» **Task goal**
Only lines that contain the word "press" are to be returned from the data below.

» **Records from a data source**
========

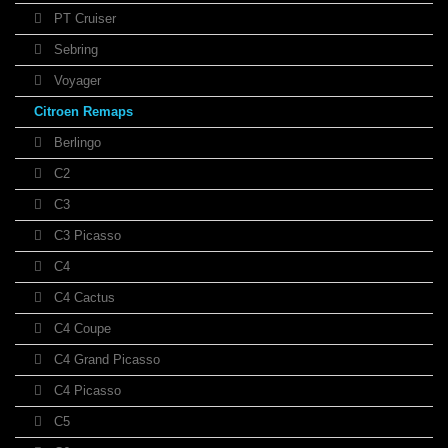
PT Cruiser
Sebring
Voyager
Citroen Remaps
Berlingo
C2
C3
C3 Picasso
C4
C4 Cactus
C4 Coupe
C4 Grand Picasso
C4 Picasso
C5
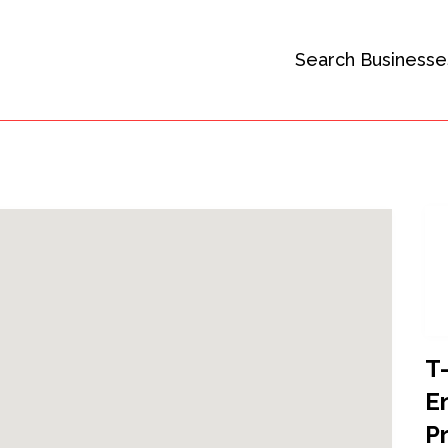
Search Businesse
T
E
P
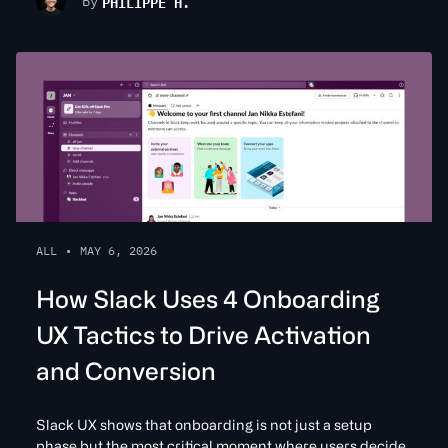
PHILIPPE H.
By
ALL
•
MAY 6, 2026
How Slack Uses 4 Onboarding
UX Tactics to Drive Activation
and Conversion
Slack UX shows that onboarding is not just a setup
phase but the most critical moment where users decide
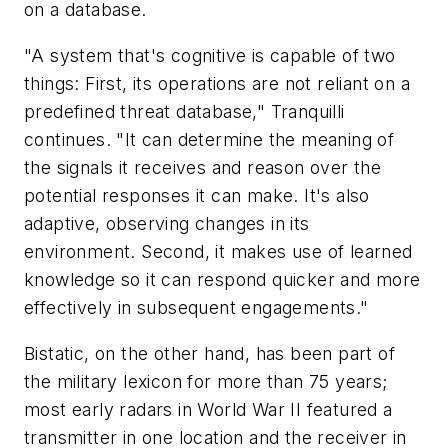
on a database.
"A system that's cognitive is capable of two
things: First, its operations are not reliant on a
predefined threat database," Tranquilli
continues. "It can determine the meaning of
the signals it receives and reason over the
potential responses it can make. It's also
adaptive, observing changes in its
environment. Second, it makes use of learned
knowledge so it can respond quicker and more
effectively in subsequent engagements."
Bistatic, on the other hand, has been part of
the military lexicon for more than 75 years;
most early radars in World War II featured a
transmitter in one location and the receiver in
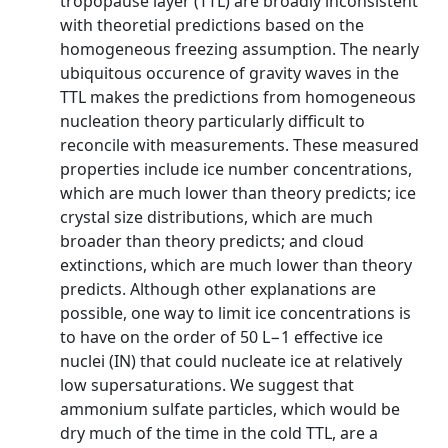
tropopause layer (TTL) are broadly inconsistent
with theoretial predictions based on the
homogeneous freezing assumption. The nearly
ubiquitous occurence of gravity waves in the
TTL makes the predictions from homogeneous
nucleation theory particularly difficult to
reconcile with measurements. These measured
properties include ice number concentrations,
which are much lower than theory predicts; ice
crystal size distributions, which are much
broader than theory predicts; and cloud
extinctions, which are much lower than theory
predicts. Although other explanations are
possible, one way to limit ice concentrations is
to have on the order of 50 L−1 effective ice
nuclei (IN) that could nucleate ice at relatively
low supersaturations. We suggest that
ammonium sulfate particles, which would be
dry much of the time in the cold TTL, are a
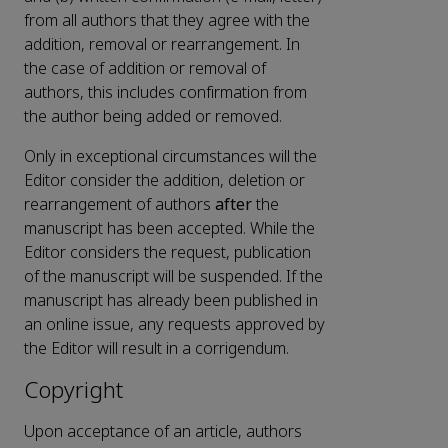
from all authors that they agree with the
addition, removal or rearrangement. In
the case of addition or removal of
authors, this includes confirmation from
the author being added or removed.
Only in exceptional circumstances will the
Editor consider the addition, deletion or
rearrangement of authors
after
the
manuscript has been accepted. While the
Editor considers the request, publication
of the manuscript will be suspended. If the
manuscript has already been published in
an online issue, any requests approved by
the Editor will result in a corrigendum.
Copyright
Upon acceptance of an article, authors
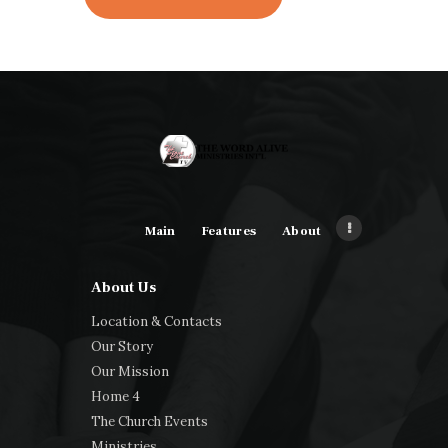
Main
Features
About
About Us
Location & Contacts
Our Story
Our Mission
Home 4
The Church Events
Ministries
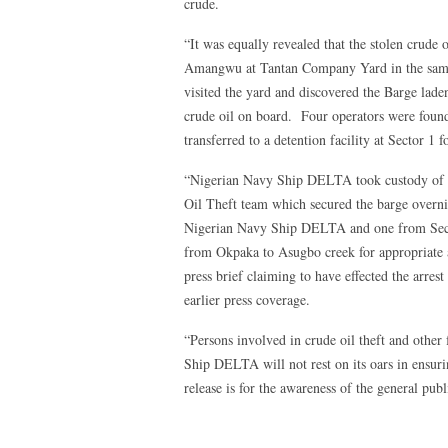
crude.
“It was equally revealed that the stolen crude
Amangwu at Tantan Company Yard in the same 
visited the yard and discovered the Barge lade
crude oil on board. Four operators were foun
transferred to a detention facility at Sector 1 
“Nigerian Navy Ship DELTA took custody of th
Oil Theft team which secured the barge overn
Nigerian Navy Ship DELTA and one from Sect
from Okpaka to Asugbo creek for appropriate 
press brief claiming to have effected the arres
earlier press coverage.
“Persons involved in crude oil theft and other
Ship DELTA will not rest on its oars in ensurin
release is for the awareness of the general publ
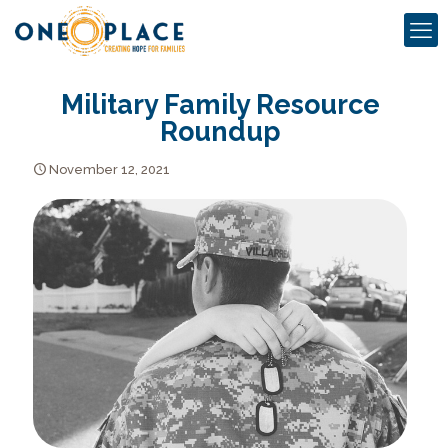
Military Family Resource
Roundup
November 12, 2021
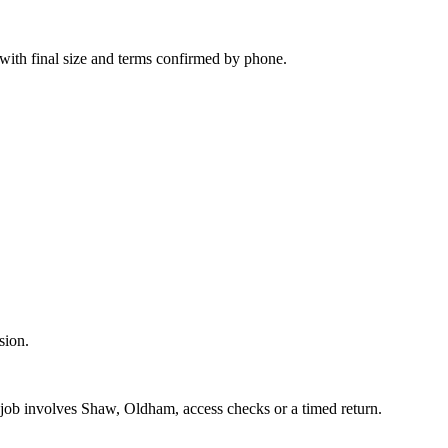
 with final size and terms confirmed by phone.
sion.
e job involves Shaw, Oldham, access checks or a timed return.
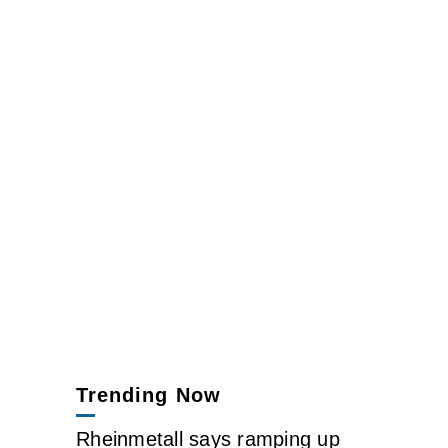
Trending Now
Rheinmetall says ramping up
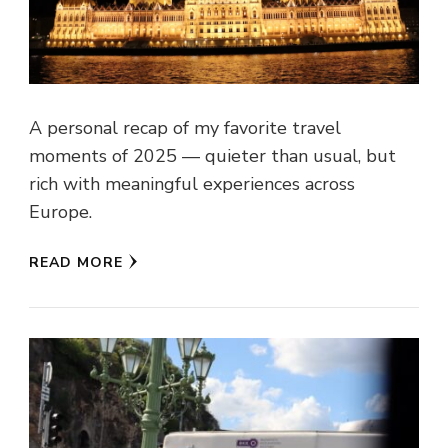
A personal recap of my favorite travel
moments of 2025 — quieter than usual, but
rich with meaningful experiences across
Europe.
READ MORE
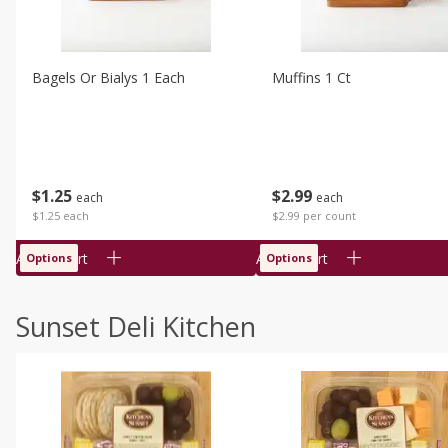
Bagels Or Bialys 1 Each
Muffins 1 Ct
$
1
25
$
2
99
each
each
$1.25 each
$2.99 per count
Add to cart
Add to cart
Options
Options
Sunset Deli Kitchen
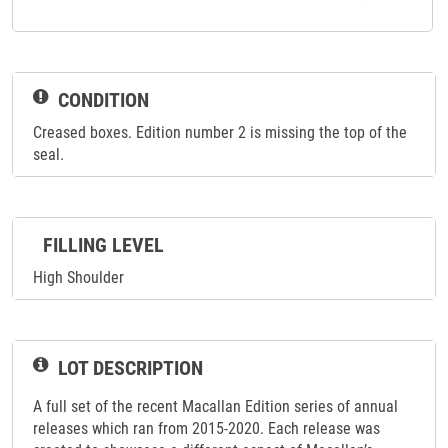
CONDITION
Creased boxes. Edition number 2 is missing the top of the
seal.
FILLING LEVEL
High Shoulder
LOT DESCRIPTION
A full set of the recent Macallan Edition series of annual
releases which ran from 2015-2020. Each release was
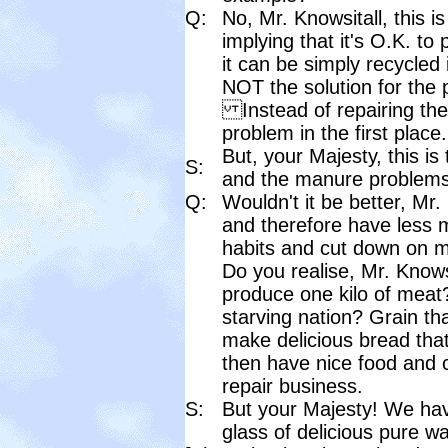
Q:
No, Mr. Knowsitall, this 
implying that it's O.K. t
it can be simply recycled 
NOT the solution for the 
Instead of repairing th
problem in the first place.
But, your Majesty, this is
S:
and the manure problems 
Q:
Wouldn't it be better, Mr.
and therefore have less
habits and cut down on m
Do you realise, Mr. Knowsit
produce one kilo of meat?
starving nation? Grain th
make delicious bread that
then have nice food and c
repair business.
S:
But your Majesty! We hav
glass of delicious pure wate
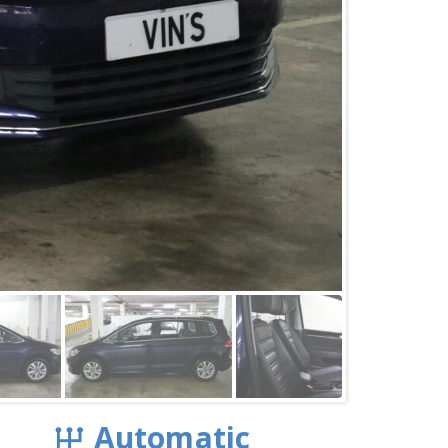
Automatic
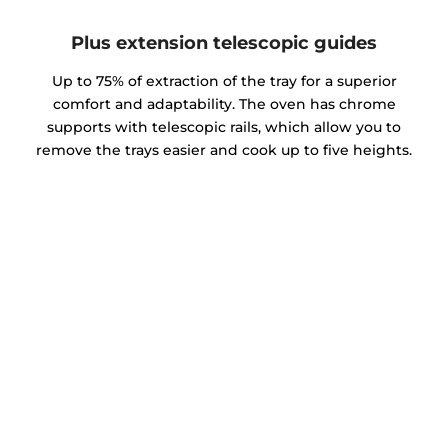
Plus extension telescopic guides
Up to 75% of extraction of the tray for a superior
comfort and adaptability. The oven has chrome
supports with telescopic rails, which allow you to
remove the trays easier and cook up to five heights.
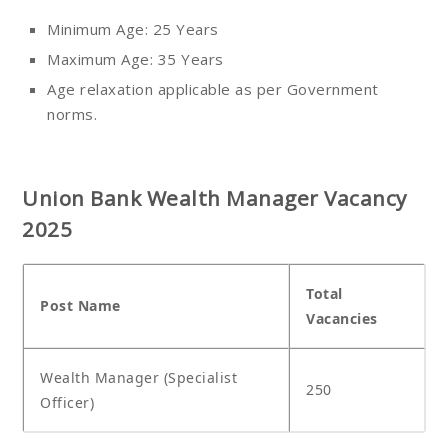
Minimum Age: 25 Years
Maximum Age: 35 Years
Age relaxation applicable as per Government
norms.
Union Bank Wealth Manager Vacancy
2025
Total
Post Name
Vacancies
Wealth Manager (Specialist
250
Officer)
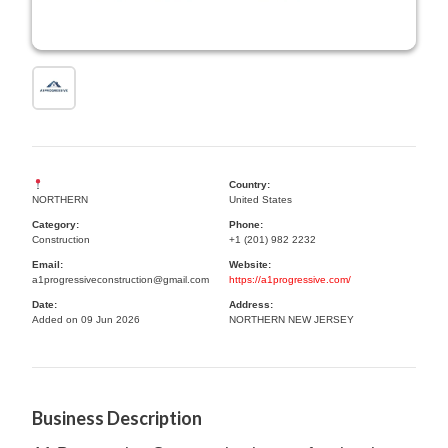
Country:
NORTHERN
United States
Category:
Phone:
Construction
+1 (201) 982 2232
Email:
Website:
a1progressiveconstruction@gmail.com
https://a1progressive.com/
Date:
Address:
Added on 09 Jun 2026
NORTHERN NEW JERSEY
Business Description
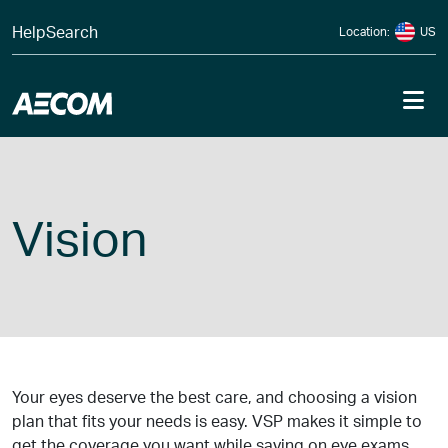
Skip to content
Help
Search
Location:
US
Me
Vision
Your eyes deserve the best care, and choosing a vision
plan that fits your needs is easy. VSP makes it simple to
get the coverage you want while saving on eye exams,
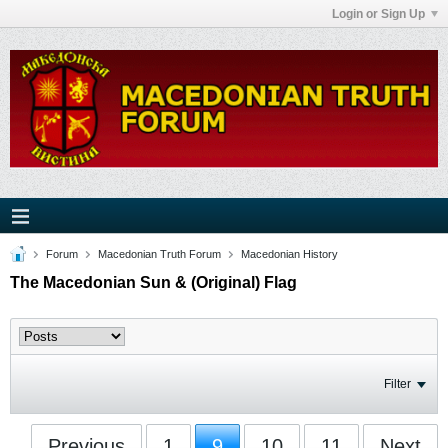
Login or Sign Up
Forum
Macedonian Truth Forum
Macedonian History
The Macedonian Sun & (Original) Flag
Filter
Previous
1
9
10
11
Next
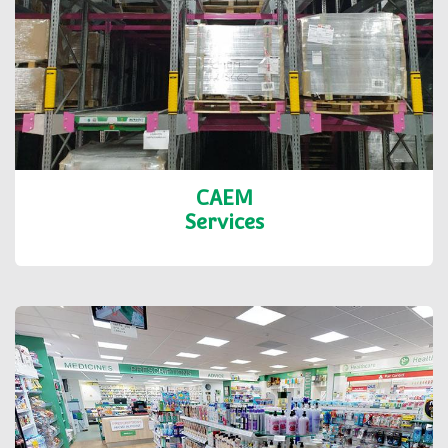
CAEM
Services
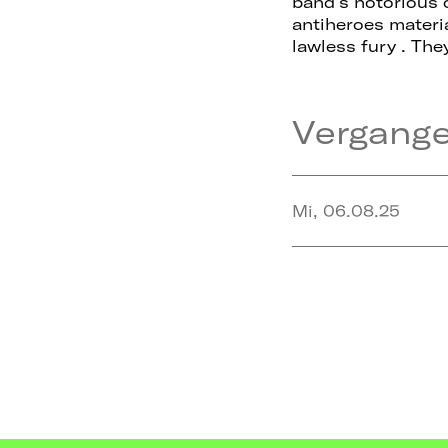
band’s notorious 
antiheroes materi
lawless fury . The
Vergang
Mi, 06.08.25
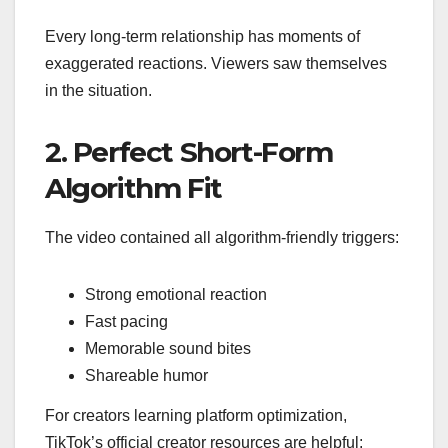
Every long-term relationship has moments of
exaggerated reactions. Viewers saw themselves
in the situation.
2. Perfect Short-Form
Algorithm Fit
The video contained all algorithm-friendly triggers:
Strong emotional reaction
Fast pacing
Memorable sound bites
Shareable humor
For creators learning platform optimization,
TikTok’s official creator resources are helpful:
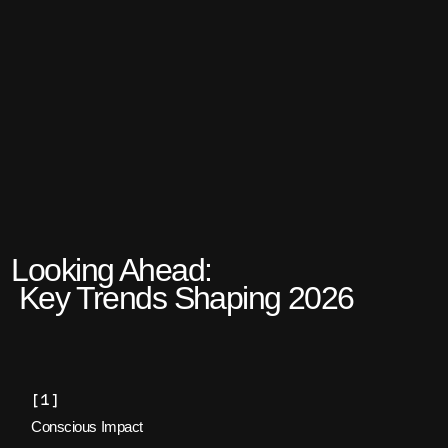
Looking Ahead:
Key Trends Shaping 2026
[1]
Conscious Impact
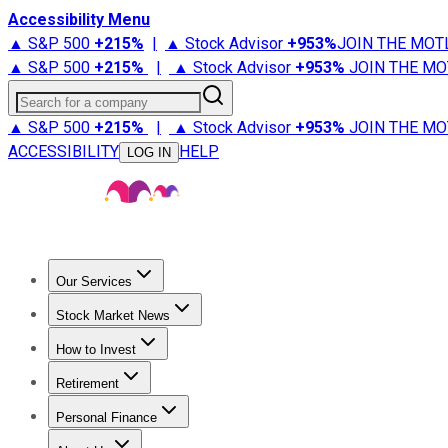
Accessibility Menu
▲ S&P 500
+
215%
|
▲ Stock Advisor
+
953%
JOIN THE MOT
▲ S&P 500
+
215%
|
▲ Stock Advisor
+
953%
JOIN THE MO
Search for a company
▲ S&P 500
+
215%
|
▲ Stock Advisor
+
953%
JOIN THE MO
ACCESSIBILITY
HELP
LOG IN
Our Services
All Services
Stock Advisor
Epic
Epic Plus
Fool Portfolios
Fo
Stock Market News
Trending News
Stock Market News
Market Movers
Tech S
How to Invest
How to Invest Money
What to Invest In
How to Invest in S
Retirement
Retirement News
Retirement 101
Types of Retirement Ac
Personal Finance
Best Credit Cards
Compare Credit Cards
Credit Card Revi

========

» **Response to this task**
press brief claiming to have effected the arres
earlier press coverage.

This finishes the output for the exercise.